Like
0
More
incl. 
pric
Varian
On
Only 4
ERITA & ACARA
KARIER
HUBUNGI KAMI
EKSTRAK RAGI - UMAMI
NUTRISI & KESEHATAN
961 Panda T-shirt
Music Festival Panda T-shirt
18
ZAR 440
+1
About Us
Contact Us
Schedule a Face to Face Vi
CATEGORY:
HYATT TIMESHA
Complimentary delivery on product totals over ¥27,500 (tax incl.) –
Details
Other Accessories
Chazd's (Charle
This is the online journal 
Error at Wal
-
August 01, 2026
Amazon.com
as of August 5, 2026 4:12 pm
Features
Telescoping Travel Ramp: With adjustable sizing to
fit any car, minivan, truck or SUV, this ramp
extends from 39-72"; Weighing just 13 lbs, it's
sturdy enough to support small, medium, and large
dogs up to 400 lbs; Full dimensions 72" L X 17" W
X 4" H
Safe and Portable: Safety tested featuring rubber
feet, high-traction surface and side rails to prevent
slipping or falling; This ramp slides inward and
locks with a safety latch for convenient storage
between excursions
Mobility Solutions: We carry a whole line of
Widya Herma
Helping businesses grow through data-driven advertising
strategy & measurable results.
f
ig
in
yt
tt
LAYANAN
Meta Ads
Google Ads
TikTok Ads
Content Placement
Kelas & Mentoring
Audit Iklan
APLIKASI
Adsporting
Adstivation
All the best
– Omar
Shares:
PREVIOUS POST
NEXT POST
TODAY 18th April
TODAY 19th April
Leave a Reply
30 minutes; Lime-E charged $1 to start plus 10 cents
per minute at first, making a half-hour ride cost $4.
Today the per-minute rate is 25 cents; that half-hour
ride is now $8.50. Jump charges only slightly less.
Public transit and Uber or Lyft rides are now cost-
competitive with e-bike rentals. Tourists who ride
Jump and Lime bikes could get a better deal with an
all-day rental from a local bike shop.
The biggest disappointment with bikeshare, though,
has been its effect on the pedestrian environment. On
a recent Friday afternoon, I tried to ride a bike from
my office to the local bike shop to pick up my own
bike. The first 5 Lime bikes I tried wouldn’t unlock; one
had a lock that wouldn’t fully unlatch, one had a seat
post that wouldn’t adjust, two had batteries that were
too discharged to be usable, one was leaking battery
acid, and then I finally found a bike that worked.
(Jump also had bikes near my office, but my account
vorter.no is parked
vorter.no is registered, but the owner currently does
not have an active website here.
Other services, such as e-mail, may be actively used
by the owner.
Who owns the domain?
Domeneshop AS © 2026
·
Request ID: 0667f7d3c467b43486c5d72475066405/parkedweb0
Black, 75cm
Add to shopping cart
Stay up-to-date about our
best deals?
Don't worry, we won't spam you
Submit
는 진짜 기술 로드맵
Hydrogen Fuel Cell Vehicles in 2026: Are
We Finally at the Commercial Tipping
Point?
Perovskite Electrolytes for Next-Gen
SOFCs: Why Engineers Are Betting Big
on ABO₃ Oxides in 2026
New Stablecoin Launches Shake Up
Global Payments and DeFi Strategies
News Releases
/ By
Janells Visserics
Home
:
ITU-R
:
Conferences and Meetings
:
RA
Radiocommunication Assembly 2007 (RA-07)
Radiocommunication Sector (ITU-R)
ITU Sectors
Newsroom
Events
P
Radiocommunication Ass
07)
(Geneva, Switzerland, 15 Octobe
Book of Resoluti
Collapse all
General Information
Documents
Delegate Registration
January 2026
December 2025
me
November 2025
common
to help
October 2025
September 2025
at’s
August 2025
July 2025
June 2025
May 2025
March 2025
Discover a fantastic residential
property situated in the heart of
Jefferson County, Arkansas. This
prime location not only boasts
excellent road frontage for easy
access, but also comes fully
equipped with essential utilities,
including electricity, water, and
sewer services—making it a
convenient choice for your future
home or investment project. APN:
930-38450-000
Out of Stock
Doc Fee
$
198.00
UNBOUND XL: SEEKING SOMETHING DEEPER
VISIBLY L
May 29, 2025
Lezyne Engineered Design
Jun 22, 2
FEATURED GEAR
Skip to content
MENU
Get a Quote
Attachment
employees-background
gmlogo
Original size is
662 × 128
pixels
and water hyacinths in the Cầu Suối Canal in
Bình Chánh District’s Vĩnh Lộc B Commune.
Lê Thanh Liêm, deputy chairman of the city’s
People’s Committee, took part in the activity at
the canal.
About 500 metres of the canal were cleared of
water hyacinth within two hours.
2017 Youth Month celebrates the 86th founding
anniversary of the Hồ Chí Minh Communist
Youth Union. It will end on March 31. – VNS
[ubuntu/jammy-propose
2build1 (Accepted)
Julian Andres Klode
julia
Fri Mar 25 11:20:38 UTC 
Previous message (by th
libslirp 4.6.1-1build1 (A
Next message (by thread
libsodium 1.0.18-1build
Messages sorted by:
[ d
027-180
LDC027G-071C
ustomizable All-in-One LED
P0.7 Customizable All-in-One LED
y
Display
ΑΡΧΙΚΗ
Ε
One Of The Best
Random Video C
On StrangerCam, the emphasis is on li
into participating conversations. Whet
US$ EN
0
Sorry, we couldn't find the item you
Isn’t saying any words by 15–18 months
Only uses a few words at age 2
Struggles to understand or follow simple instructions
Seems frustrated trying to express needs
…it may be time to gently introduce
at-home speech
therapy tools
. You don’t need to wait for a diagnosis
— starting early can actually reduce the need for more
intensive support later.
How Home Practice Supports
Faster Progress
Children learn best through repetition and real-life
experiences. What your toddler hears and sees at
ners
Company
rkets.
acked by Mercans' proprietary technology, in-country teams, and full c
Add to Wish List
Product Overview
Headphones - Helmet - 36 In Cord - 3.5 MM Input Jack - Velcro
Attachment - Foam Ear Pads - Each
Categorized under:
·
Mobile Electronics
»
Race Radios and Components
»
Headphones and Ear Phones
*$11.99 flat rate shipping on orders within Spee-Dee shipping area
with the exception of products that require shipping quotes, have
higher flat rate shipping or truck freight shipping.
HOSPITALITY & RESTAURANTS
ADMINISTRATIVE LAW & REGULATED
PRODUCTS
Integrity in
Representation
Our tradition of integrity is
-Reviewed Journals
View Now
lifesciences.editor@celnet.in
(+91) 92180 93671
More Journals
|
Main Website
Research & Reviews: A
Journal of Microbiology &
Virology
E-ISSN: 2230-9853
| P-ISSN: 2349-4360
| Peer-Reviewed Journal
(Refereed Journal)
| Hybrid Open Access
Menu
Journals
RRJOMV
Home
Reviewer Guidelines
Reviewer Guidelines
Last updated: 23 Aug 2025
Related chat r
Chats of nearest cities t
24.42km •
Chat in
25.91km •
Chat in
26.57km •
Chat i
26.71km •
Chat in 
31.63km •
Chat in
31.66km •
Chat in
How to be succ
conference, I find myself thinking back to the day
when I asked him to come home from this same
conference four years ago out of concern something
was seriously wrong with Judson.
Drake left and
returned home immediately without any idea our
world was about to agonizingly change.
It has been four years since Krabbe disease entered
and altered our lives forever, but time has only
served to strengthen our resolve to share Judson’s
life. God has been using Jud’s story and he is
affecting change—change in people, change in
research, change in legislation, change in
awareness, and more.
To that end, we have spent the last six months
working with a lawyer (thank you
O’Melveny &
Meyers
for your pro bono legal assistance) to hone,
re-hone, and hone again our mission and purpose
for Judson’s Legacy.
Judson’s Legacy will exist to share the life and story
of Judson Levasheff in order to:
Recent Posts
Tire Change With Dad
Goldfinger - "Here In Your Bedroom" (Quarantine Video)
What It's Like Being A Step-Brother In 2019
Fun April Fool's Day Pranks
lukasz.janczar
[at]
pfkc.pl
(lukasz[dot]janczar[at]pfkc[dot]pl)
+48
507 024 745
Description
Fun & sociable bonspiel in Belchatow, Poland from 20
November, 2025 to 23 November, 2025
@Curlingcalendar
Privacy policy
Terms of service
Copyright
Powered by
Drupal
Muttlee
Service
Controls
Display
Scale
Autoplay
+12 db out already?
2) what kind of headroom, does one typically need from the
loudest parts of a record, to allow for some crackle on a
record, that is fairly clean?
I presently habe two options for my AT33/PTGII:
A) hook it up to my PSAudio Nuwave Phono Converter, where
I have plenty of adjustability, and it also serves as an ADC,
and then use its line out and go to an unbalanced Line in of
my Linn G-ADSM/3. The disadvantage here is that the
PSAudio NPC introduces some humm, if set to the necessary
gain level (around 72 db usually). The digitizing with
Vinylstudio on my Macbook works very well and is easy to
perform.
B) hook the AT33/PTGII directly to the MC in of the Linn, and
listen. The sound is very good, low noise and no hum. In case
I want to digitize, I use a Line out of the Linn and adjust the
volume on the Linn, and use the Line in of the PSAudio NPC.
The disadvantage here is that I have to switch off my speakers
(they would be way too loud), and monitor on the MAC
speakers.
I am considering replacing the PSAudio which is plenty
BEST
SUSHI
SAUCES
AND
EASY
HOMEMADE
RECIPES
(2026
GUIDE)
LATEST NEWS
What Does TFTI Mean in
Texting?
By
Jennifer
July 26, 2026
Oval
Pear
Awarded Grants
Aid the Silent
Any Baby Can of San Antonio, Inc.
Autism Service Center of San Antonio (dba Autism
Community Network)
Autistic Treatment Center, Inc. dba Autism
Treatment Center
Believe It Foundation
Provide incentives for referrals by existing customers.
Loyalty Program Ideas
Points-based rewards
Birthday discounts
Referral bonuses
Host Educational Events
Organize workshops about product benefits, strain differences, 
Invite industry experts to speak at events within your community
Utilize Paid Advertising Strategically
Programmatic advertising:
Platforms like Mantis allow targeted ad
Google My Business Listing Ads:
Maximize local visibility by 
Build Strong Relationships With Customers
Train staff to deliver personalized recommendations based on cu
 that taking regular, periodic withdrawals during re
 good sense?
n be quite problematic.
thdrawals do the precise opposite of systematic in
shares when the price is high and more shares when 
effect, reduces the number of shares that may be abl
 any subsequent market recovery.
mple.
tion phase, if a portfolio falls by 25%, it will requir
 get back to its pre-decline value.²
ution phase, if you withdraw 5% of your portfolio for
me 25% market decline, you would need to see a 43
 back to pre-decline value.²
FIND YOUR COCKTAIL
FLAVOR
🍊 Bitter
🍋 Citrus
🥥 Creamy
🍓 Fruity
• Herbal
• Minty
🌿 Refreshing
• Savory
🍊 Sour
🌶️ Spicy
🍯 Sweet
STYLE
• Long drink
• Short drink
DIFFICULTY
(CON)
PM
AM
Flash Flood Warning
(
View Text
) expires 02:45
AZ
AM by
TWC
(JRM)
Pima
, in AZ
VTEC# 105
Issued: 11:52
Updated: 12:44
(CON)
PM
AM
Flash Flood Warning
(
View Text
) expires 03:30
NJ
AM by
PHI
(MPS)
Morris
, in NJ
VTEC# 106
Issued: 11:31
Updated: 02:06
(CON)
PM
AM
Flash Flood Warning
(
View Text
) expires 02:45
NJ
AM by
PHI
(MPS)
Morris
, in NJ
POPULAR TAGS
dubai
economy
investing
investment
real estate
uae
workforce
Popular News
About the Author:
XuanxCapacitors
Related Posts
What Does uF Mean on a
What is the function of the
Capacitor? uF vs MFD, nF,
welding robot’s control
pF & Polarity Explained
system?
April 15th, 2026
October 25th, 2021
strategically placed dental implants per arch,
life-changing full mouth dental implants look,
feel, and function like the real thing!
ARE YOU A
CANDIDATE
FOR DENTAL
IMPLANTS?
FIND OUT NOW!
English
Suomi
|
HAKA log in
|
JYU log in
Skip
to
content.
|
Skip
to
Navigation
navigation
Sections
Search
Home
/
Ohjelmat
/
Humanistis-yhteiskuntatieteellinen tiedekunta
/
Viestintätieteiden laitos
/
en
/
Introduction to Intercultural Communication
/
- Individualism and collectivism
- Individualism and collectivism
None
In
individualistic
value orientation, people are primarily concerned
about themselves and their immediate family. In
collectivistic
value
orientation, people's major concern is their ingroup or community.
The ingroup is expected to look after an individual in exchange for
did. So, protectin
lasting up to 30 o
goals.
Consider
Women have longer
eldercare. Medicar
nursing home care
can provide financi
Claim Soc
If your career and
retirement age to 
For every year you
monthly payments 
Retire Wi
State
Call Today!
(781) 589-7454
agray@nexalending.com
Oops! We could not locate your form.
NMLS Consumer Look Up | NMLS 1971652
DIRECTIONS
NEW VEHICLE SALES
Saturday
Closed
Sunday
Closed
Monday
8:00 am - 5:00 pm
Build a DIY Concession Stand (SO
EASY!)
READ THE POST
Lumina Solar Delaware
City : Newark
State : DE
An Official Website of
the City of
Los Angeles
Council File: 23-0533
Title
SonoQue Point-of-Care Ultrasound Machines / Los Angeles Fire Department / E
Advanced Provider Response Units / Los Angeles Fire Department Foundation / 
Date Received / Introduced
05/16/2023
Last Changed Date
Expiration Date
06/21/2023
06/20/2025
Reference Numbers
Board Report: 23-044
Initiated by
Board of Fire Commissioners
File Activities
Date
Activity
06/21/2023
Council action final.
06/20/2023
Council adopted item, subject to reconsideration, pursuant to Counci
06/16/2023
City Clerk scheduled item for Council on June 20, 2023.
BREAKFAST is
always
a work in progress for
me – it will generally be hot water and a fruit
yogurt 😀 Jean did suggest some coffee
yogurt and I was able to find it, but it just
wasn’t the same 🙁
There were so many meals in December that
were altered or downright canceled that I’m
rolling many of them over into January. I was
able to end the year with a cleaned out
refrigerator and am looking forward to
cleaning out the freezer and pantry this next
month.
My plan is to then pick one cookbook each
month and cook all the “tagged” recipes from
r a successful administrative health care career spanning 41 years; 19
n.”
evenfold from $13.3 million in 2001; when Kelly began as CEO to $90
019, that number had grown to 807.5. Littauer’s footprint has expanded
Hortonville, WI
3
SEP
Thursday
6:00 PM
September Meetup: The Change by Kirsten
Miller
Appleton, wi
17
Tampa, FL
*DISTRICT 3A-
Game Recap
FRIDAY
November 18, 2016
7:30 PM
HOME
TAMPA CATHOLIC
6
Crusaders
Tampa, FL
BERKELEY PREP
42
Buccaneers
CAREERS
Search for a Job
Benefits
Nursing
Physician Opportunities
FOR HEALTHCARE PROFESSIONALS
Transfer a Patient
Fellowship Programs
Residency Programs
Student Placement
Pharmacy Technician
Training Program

● WHAT YOU WILL DO:
Please give back, exactly as it stands above, the stretch from the line with "Tire Change With Dad" through the line with "Host Educational Events", and no line outside it.

● TASK RESULT:
Tire Change With Dad
Goldfinger - "Here In Your Bedroom" (Quarantine Video)
What It's Like Being A Step-Brother In 2019
Fun April Fool's Day Pranks
lukasz.janczar
[at]
pfkc.pl
(lukasz[dot]janczar[at]pfkc[dot]pl)
+48
507 024 745
Description
Fun & sociable bonspiel in Belchatow, Poland from 20
November, 2025 to 23 November, 2025
@Curlingcalendar
Privacy policy
Terms of service
Copyright
Powered by
Drupal
Muttlee
Service
Controls
Display
Scale
Autoplay
+12 db out already?
2) what kind of headroom, does one typically need from the
loudest parts of a record, to allow for some crackle on a
record, that is fairly clean?
I presently habe two options for my AT33/PTGII:
A) hook it up to my PSAudio Nuwave Phono Converter, where
I have plenty of adjustability, and it also serves as an ADC,
and then use its line out and go to an unbalanced Line in of
my Linn G-ADSM/3. The disadvantage here is that the
PSAudio NPC introduces some humm, if set to the necessary
gain level (around 72 db usually). The digitizing with
Vinylstudio on my Macbook works very well and is easy to
perform.
B) hook the AT33/PTGII directly to the MC in of the Linn, and
listen. The sound is very good, low noise and no hum. In case
I want to digitize, I use a Line out of the Linn and adjust the
volume on the Linn, and use the Line in of the PSAudio NPC.
The disadvantage here is that I have to switch off my speakers
(they would be way too loud), and monitor on the MAC
speakers.
I am considering replacing the PSAudio which is plenty
BEST
SUSHI
SAUCES
AND
EASY
HOMEMADE
RECIPES
(2026
GUIDE)
LATEST NEWS
What Does TFTI Mean in
Texting?
By
Jennifer
July 26, 2026
Oval
Pear
Awarded Grants
Aid the Silent
Any Baby Can of San Antonio, Inc.
Autism Service Center of San Antonio (dba Autism
Community Network)
Autistic Treatment Center, Inc. dba Autism
Treatment Center
Believe It Foundation
Provide incentives for referrals by existing customers.
Loyalty Program Ideas
Points-based rewards
Birthday discounts
Referral bonuses
Host Educational Events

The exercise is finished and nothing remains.